[Data entries]
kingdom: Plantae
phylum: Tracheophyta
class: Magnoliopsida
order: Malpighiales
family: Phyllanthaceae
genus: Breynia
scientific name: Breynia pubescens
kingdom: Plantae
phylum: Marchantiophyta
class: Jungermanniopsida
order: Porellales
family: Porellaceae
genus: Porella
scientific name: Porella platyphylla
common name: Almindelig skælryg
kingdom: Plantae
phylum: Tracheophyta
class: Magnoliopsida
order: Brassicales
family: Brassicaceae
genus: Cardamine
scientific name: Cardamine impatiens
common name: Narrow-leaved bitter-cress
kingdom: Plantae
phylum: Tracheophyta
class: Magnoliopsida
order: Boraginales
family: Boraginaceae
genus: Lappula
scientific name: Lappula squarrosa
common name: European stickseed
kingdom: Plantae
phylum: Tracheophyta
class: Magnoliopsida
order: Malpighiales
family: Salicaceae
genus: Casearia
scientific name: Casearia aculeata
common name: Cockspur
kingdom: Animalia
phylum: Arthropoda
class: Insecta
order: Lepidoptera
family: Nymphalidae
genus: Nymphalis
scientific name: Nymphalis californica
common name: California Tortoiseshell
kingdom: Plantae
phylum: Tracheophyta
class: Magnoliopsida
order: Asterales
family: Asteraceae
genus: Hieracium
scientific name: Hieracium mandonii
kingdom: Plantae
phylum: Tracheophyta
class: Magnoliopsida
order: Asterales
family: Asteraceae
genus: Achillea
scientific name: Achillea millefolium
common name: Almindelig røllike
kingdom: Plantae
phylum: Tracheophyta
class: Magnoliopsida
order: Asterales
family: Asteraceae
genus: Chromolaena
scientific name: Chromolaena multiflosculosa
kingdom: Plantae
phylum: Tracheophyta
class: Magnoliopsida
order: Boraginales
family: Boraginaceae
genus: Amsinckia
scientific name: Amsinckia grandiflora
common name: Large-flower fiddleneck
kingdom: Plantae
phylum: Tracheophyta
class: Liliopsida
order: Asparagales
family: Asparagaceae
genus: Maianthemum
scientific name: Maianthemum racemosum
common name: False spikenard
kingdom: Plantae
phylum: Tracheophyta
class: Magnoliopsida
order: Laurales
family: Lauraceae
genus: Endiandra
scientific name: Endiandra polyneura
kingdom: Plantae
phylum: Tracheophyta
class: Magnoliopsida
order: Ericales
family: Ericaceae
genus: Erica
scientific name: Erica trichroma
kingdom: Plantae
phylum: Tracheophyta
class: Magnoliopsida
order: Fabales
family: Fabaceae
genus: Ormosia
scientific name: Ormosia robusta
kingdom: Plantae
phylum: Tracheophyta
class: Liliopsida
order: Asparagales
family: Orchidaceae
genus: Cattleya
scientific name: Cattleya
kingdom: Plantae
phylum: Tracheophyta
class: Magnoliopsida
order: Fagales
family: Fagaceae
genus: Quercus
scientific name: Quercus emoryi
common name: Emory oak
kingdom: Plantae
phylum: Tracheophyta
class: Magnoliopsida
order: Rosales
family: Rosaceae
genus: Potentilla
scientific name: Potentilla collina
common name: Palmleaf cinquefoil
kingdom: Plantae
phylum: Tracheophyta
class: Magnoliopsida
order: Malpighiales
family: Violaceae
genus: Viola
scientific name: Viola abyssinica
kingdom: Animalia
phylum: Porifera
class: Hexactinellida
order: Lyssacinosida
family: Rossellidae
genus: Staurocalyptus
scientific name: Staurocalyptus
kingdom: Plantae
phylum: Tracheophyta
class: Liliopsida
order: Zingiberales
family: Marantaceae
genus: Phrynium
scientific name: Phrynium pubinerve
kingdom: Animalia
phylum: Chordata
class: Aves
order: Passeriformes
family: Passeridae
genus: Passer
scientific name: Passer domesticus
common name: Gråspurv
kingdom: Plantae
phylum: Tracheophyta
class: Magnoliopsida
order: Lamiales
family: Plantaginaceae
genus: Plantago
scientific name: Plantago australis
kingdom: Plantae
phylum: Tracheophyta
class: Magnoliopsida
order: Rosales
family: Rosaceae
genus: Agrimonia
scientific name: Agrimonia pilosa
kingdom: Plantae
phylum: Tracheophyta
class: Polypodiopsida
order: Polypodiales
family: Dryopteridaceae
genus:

• [Task]
Extract all of the lines above word for word, leaving every rank and name unchanged.

• [Complete answer]
kingdom: Plantae
phylum: Tracheophyta
class: Magnoliopsida
order: Malpighiales
family: Phyllanthaceae
genus: Breynia
scientific name: Breynia pubescens
kingdom: Plantae
phylum: Marchantiophyta
class: Jungermanniopsida
order: Porellales
family: Porellaceae
genus: Porella
scientific name: Porella platyphylla
common name: Almindelig skælryg
kingdom: Plantae
phylum: Tracheophyta
class: Magnoliopsida
order: Brassicales
family: Brassicaceae
genus: Cardamine
scientific name: Cardamine impatiens
common name: Narrow-leaved bitter-cress
kingdom: Plantae
phylum: Tracheophyta
class: Magnoliopsida
order: Boraginales
family: Boraginaceae
genus: Lappula
scientific name: Lappula squarrosa
common name: European stickseed
kingdom: Plantae
phylum: Tracheophyta
class: Magnoliopsida
order: Malpighiales
family: Salicaceae
genus: Casearia
scientific name: Casearia aculeata
common name: Cockspur
kingdom: Animalia
phylum: Arthropoda
class: Insecta
order: Lepidoptera
family: Nymphalidae
genus: Nymphalis
scientific name: Nymphalis californica
common name: California Tortoiseshell
kingdom: Plantae
phylum: Tracheophyta
class: Magnoliopsida
order: Asterales
family: Asteraceae
genus: Hieracium
scientific name: Hieracium mandonii
kingdom: Plantae
phylum: Tracheophyta
class: Magnoliopsida
order: Asterales
family: Asteraceae
genus: Achillea
scientific name: Achillea millefolium
common name: Almindelig røllike
kingdom: Plantae
phylum: Tracheophyta
class: Magnoliopsida
order: Asterales
family: Asteraceae
genus: Chromolaena
scientific name: Chromolaena multiflosculosa
kingdom: Plantae
phylum: Tracheophyta
class: Magnoliopsida
order: Boraginales
family: Boraginaceae
genus: Amsinckia
scientific name: Amsinckia grandiflora
common name: Large-flower fiddleneck
kingdom: Plantae
phylum: Tracheophyta
class: Liliopsida
order: Asparagales
family: Asparagaceae
genus: Maianthemum
scientific name: Maianthemum racemosum
common name: False spikenard
kingdom: Plantae
phylum: Tracheophyta
class: Magnoliopsida
order: Laurales
family: Lauraceae
genus: Endiandra
scientific name: Endiandra polyneura
kingdom: Plantae
phylum: Tracheophyta
class: Magnoliopsida
order: Ericales
family: Ericaceae
genus: Erica
scientific name: Erica trichroma
kingdom: Plantae
phylum: Tracheophyta
class: Magnoliopsida
order: Fabales
family: Fabaceae
genus: Ormosia
scientific name: Ormosia robusta
kingdom: Plantae
phylum: Tracheophyta
class: Liliopsida
order: Asparagales
family: Orchidaceae
genus: Cattleya
scientific name: Cattleya
kingdom: Plantae
phylum: Tracheophyta
class: Magnoliopsida
order: Fagales
family: Fagaceae
genus: Quercus
scientific name: Quercus emoryi
common name: Emory oak
kingdom: Plantae
phylum: Tracheophyta
class: Magnoliopsida
order: Rosales
family: Rosaceae
genus: Potentilla
scientific name: Potentilla collina
common name: Palmleaf cinquefoil
kingdom: Plantae
phylum: Tracheophyta
class: Magnoliopsida
order: Malpighiales
family: Violaceae
genus: Viola
scientific name: Viola abyssinica
kingdom: Animalia
phylum: Porifera
class: Hexactinellida
order: Lyssacinosida
family: Rossellidae
genus: Staurocalyptus
scientific name: Staurocalyptus
kingdom: Plantae
phylum: Tracheophyta
class: Liliopsida
order: Zingiberales
family: Marantaceae
genus: Phrynium
scientific name: Phrynium pubinerve
kingdom: Animalia
phylum: Chordata
class: Aves
order: Passeriformes
family: Passeridae
genus: Passer
scientific name: Passer domesticus
common name: Gråspurv
kingdom: Plantae
phylum: Tracheophyta
class: Magnoliopsida
order: Lamiales
family: Plantaginaceae
genus: Plantago
scientific name: Plantago australis
kingdom: Plantae
phylum: Tracheophyta
class: Magnoliopsida
order: Rosales
family: Rosaceae
genus: Agrimonia
scientific name: Agrimonia pilosa
kingdom: Plantae
phylum: Tracheophyta
class: Polypodiopsida
order: Polypodiales
family: Dryopteridaceae
genus:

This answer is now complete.